Het is de bedoeling om de centrale wachtlijst te realiseren in 2006. Administratieve vereenvoudiging is cruciaal. Het kan niet dat mensen steeds opnieuw een bepaald ziektebeeld moeten bewijzen. Een betere indicatiestelling is eveneens cruciaal en moet worden gekoppeld aan de trajectbegeleiding. Het besluit van de trajectbegeleiding zal in 2006 verder worden uitgevoerd. Verder is er sprake van de persoonsgebonden budgetten op pagina 42. We bouwen voort op het werk van de expertgroep en de besluiten zullen ook in 2006 worden uitgevoerd.
Ik heb beslist om inzake het lokale sociale beleid te vertragen omdat ik vaststelde dat de kwaliteit van de geleverde plannen onvoldoende waren opgesteld in overleg met de betrokken actoren.
In de preventieve gezondheidszorg ligt de nadruk op het middelengebruik, waaronder onder meer drugs, gezonde voeding en leefgewoonten. Geestelijke gezondheidszorg is een heel belangrijk domein. Er komt een concreet programma met timing, budgetten en duidelijk afgebakende doelgroepen. De keuzes die over de zorgverzekering worden gemaakt, zullen kaderen in de meerjarenbegroting. De maximumfactuur moet voorzichtig worden geïmplementeerd. Daarom hebben we nu al de opdracht gegeven om die voort te bereiden.

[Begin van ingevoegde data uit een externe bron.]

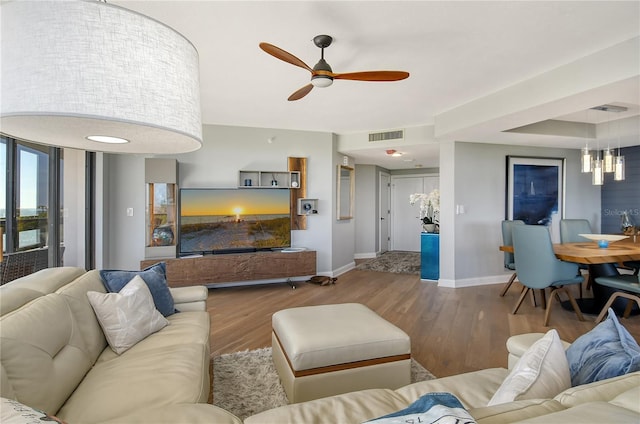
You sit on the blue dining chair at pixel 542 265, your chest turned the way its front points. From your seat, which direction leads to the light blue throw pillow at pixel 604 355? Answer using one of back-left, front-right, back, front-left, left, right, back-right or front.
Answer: back-right

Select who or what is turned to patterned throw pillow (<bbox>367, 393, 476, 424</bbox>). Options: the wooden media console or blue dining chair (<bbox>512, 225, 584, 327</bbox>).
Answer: the wooden media console

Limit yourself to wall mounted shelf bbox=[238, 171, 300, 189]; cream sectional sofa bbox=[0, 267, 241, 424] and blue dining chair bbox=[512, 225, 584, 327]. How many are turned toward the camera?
1

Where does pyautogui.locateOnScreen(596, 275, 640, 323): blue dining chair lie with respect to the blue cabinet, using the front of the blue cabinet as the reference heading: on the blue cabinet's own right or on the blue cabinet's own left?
on the blue cabinet's own left

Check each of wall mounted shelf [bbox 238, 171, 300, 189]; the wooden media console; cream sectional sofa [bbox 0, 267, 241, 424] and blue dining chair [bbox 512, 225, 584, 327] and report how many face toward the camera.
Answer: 2

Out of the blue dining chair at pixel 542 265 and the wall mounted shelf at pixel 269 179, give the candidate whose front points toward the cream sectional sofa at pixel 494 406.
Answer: the wall mounted shelf

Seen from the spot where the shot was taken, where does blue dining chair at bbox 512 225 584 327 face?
facing away from the viewer and to the right of the viewer
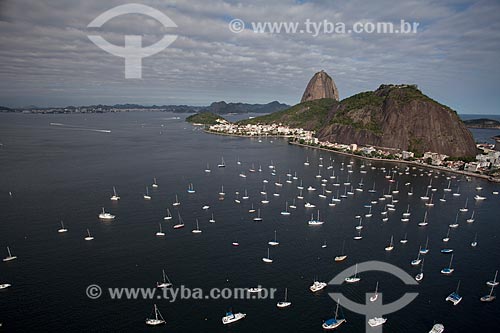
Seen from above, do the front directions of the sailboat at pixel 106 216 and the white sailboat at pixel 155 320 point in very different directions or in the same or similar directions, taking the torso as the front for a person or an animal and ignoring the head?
same or similar directions

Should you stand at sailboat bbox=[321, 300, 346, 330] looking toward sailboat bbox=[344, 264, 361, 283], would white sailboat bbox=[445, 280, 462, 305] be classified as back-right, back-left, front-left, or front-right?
front-right

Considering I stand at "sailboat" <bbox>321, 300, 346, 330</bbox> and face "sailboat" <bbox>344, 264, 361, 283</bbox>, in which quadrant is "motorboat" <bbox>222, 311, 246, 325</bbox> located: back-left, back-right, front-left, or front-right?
back-left
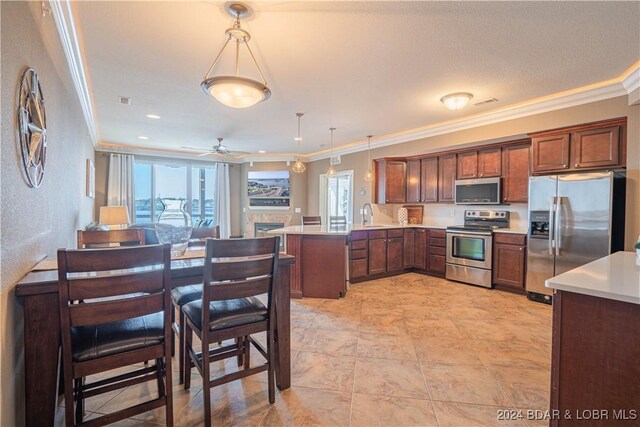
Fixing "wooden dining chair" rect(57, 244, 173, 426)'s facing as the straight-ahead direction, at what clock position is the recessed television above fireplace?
The recessed television above fireplace is roughly at 1 o'clock from the wooden dining chair.

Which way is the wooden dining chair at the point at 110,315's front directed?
away from the camera

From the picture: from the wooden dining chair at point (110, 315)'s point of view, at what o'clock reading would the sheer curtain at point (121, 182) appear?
The sheer curtain is roughly at 12 o'clock from the wooden dining chair.

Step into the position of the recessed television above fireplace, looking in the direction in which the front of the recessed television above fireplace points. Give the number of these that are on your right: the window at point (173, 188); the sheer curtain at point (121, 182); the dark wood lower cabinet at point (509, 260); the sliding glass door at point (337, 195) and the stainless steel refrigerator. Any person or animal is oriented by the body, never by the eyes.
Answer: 2

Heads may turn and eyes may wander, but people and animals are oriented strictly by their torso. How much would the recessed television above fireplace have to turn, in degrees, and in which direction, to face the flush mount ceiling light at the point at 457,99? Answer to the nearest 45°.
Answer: approximately 45° to its left

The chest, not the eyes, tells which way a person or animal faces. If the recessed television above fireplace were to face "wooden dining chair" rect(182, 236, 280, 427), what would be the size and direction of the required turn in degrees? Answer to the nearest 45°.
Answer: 0° — it already faces it

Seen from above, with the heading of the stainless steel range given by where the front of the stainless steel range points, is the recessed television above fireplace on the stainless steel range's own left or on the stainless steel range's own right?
on the stainless steel range's own right

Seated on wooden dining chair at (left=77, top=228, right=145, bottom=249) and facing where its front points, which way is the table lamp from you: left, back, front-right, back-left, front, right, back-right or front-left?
back

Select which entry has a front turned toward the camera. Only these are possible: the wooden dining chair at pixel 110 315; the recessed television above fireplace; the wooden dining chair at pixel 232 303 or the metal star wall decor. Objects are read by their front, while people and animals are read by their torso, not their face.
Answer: the recessed television above fireplace

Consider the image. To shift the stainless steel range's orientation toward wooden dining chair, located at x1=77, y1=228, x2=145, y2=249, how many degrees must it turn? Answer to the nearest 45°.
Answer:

De beleidsnota heeft maar een doel voor ogen: de zorg zodanig organiseren dat mensen niet alleen de zorg krijgen die ze nodig hebben, maar ook dat ze de juiste zorg kunnen krijgen door minder administratieve lasten, meer duidelijkheid, meer afstemming in de zorg en meer samenwerking. (Applaus bij CD&V, VLD-Vivant, sp·a-spirit en N-VA)
De bespreking is gesloten.
We zullen straks de hoofdelijke stemming over de met redenen omklede moties houden.